We evaluated GPT-4's ethical analysis and recommendations using three publicly available cases from respected bioethics websites. The output was assessed by four clinical bioethicists from three hospitals using quantitative and qualitative measures. GPT-4 scored an average of 1.78 and 1.67 (on a 5-point scale) for the quality of ethical analysis and recommendations, respectively, with instances of misinformation or harmful content noted in each case. Despite these shortcomings, GPT-4 demonstrated a synoptic grasp of bioethics principles and highlighted overlooked ethical issues, particularly related to justice.

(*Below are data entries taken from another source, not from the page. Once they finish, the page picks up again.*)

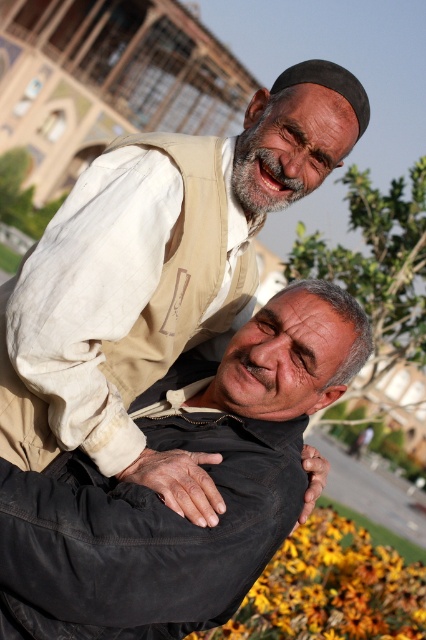
Question: Does beige fabric sleeve at upper left appear on the right side of yellow matte flower at lower center?

Choices:
 (A) no
 (B) yes

Answer: (A)

Question: Is beige fabric sleeve at upper left behind yellow matte flower at lower center?

Choices:
 (A) no
 (B) yes

Answer: (A)

Question: Which point is farther from the camera taking this photo?

Choices:
 (A) (282, 589)
 (B) (60, 234)

Answer: (A)

Question: Is beige fabric sleeve at upper left behind yellow matte flower at lower center?

Choices:
 (A) no
 (B) yes

Answer: (A)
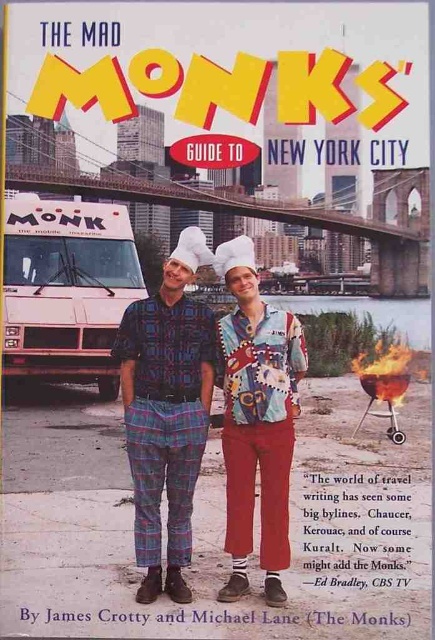
What type of pants are located at the coordinates point (233,396) on the book cover?

The pants at point (233,396) are plaid fabric pants at center.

However, the model's eloquence often masked significant deficiencies, including the omission of religious, cultural, and legal considerations, and a lack of patient-centered context. Consequently, GPT-4 should not independently provide ethical guidance but may supplement clinical decision-making and serve as a teaching tool. Further training on state laws, organizational policies, and real-life bioethics cases is recommended to enhance its utility. Collaboration between hospital systems, ethicists, and LLM developers is essential to refine these tools for ethical clinical practice.
Keywords: Large Language Models (LLMs), Artificial Intelligence (AI), Innovative and ethics
Learning Objectives:
After participating in this conference, attendees should be able to:
Evaluate the Ethical Analysis Capabilities of LLMs: Participants will be able to assess the quality of ethical analysis and recommendations produced by large language models like GPT-4.
Identify Key Ethical Considerations in Bioethics Consultations: Participants will understand the limitations of LLMs in addressing cultural, legal, and patient-centered aspects of clinical ethics cases.
Develop Strategies for Integrating LLMs in Clinical Practice: Participants will explore compliant, responsible and practical approaches for using LLMs as supplementary tools in clinical decision-making and bioethics education.